DATA FOR PROCESSING below:
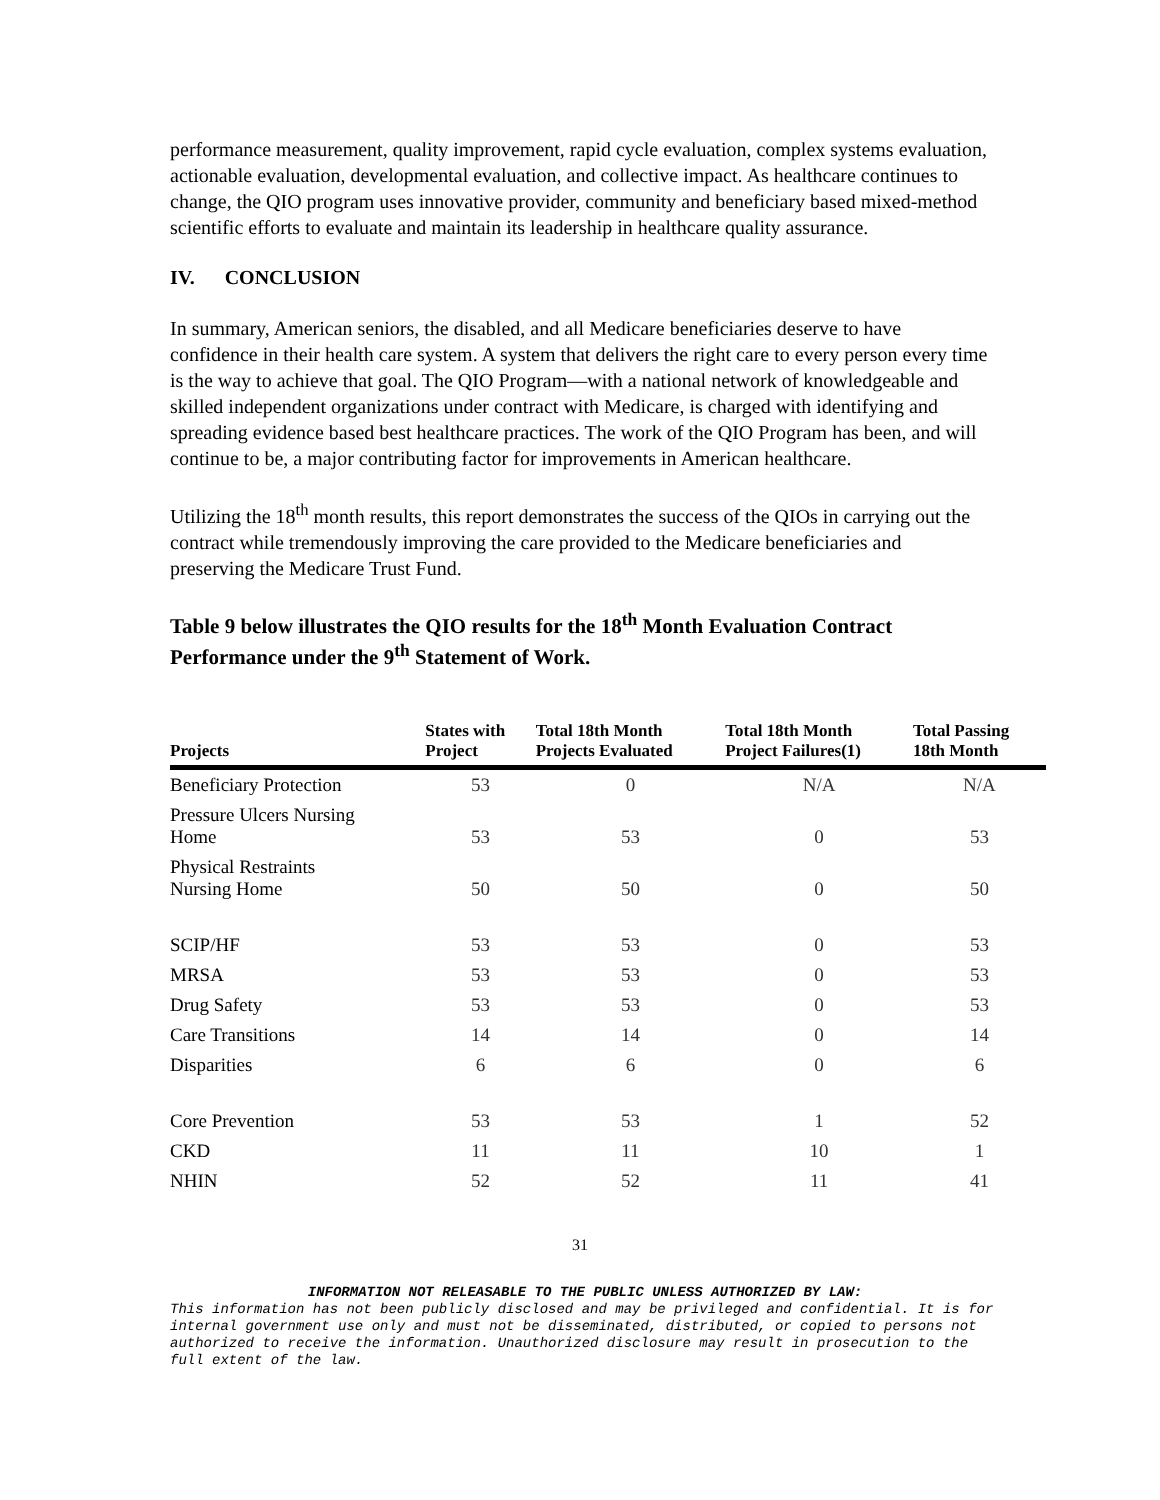performance measurement, quality improvement, rapid cycle evaluation, complex systems evaluation, actionable evaluation, developmental evaluation, and collective impact. As healthcare continues to change, the QIO program uses innovative provider, community and beneficiary based mixed-method scientific efforts to evaluate and maintain its leadership in healthcare quality assurance.
IV. CONCLUSION
In summary, American seniors, the disabled, and all Medicare beneficiaries deserve to have confidence in their health care system. A system that delivers the right care to every person every time is the way to achieve that goal. The QIO Program—with a national network of knowledgeable and skilled independent organizations under contract with Medicare, is charged with identifying and spreading evidence based best healthcare practices. The work of the QIO Program has been, and will continue to be, a major contributing factor for improvements in American healthcare.
Utilizing the 18<sup>th</sup> month results, this report demonstrates the success of the QIOs in carrying out the contract while tremendously improving the care provided to the Medicare beneficiaries and preserving the Medicare Trust Fund.
Table 9 below illustrates the QIO results for the 18<sup>th</sup> Month Evaluation Contract Performance under the 9<sup>th</sup> Statement of Work.
| Projects | States with Project | Total 18th Month Projects Evaluated | Total 18th Month Project Failures(1) | Total Passing 18th Month |
| --- | --- | --- | --- | --- |
| Beneficiary Protection | 53 | 0 | N/A | N/A |
| Pressure Ulcers Nursing Home | 53 | 53 | 0 | 53 |
| Physical Restraints Nursing Home | 50 | 50 | 0 | 50 |
| SCIP/HF | 53 | 53 | 0 | 53 |
| MRSA | 53 | 53 | 0 | 53 |
| Drug Safety | 53 | 53 | 0 | 53 |
| Care Transitions | 14 | 14 | 0 | 14 |
| Disparities | 6 | 6 | 0 | 6 |
| Core Prevention | 53 | 53 | 1 | 52 |
| CKD | 11 | 11 | 10 | 1 |
| NHIN | 52 | 52 | 11 | 41 |
31
INFORMATION NOT RELEASABLE TO THE PUBLIC UNLESS AUTHORIZED BY LAW:
This information has not been publicly disclosed and may be privileged and confidential. It is for internal government use only and must not be disseminated, distributed, or copied to persons not authorized to receive the information. Unauthorized disclosure may result in prosecution to the full extent of the law.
End of DATA FOR PROCESSING.
### WORK ITEM
With the string "Nursing" as the key, filter the data above and show the lines that match.

### TASK OUTPUT
| Pressure Ulcers Nursing Home | 53 | 53 | 0 | 53 |
| Physical Restraints Nursing Home | 50 | 50 | 0 | 50 |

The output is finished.